Wednesday, June 30, 2010

What if...

Let's pretend that we're rational people and, as such, are capable of thinking anything - there is no such thing as "unthinkable".  What if there were no Israel?  Let's not worry right now how this might happen: a defeat at the hands of Palestine, a dismantling executed by the UN, an act of God,...   It's just a premise.  Apart from the warm, fuzzy feeling on the part of the Ashkenazi diaspora (myself included) that there is such a thing as a Jewish nation (talk about the unthinkable!), I don't see anything catastrophic happening.  Part of the reason Israel exists is to prevent the extermination of the Jews of Europe.  Well, the Jews of Europe were effectively exterminated and I really don't think the remnants would be in any greater danger without the political protection that the existence of Israel affords.

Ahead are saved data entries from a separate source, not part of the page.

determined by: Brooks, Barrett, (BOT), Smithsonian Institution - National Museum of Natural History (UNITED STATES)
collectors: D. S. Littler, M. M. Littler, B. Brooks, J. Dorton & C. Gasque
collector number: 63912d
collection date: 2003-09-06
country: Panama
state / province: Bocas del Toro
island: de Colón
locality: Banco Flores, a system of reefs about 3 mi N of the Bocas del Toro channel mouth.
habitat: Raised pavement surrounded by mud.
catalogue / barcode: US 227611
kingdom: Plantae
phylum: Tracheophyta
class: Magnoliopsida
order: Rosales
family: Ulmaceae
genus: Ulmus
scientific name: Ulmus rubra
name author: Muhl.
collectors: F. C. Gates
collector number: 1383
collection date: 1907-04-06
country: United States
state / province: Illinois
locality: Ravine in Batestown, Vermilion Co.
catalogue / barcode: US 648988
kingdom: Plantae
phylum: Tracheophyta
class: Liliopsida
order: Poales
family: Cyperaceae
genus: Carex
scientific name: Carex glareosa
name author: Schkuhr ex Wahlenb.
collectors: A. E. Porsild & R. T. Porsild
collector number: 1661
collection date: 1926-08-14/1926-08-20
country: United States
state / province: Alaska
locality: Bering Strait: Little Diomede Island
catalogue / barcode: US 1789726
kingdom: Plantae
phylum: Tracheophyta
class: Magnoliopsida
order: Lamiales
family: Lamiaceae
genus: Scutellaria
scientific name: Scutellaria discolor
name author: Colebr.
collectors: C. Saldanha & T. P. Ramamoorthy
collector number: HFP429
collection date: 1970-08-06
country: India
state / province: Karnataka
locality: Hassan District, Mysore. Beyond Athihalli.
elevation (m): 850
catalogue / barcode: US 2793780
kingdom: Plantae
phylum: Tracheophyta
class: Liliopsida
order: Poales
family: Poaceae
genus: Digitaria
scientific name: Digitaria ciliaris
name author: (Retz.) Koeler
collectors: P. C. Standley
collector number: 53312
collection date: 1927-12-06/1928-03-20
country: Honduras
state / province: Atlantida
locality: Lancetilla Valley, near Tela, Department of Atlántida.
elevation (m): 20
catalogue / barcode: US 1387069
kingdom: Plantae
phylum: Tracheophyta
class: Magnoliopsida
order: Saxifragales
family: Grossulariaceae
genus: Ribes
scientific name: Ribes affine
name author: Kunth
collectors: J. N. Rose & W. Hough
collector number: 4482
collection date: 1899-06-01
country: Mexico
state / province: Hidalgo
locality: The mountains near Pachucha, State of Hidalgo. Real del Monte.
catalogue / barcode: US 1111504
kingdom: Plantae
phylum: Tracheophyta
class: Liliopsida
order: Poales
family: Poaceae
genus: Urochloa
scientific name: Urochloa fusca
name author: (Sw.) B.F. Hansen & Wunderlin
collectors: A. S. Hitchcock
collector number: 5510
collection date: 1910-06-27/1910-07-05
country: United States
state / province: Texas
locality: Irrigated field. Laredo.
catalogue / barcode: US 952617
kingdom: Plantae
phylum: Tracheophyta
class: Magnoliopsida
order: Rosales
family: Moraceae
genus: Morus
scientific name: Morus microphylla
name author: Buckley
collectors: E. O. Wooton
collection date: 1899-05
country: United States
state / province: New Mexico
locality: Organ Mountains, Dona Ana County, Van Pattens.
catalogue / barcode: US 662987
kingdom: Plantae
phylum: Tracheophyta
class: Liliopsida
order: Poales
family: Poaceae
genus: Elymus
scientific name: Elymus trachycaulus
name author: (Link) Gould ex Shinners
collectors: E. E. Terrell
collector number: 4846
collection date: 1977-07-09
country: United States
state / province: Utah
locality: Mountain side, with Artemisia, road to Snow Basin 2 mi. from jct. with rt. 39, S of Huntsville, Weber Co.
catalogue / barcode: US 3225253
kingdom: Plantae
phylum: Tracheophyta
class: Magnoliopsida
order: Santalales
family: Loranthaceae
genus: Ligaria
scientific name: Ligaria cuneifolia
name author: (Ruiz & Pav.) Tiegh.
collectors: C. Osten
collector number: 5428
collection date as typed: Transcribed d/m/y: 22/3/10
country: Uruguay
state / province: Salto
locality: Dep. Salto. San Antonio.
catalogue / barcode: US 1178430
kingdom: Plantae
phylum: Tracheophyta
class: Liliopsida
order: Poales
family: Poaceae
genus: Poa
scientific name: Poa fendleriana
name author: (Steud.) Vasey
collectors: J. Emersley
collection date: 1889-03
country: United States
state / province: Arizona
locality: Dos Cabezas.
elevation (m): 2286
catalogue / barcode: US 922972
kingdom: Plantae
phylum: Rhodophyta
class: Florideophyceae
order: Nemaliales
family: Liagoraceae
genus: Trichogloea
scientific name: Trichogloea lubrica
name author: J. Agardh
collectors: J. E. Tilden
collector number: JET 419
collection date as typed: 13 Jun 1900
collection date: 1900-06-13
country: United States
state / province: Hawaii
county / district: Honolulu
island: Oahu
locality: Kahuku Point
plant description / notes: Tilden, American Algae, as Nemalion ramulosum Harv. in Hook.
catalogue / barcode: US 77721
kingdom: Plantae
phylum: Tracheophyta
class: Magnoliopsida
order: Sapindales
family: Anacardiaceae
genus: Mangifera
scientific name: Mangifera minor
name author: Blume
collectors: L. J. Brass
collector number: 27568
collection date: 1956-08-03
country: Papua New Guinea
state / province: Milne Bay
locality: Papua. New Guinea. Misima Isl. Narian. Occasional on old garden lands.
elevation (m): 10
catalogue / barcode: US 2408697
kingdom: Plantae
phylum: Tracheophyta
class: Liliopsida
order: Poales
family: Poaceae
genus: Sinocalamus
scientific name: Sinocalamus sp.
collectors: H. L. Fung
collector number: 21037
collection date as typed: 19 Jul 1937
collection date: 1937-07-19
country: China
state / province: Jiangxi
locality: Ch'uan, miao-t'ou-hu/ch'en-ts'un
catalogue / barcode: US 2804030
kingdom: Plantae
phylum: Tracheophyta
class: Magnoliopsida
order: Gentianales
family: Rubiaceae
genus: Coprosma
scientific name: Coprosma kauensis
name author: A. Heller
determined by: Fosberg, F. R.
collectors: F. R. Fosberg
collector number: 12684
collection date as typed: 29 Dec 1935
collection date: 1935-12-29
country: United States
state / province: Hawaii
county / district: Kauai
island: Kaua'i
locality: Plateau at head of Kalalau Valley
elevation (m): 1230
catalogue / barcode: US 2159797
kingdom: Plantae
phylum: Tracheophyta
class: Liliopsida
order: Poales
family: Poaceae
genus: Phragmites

Let's face it:  Israel is just a country.  And it's not like it's all that great a country.  It's just another 2-bit political artifact on the edge of the desert.  American Jews (maybe Jews generally, but not me) think they have some special affinity for Israel because, well I guess because of Abraham and Moses.  I guess it helps if you subscribe to Hebrew mythology, but I don't.  I read about calls for boycotts, divestment, and sanctions, and that opposition to these calls is based on the notion that they would lead to the dissolution of Israel.  And I think, "so, what's that to me?"

The debate seems to involve notions of loving Israel and hating Israel.  Both sides seem to agree about this.  What about indifference (that greatest of American virtues)?  I don't love Israel and I don't hate Israel.  Israel, to me, is like, well Estonia.  I'm sure it's a fine place but so what?  Take away the political structure and it's just geography.  I categorically reject the notion that Jews must love the nation of Israel.  Must Celts love Austria?  The ancestors of the Celtic people lived in what is now Austria about the time my ancestors lived in what is now Israel.  So what?  Back to mythology. 

It was the mythological association of the geography with, what?, genetics that led to the creation of a Jewish nation where it is.  The original zionist movement wasn't so much fixed on the land "that god promised to Abraham" as they were on getting the hell out of Eastern Europe.  Then England decided to give "them" some land that was incidentally occupied by people who thought they were entitled to do so but which land had been administered by the Turkish Empire whom the English had wupped.  My mother used to say, "if the English loved us so much, why didn't they give us Sussex?"


The idea that criticism of Israel, even criticism of the notion of Israel, is antisemitic is preposterous.  Israel is not "the Jews".  Israel is not MY homeland.  Israel is a political creature and it's political origins are a little smelly at that.  If Israel had never existed, or ceased to exist tomorrow, my Jewishness, and that of all Jews I dare say, would not be compromised.  Some may argue that my safety in the face of tomorrow's Hitler depends on the existence of Israel.  Well, that's just crazy talk.  If anything, given their outrageous policies, the existence of Israel is a threat to that safety.  That leaves mythology.

I know: the US should stop sending money to the modern nation of Israel and instead send mythological money to the Kingdom of Judea.  Let's see what would happen then?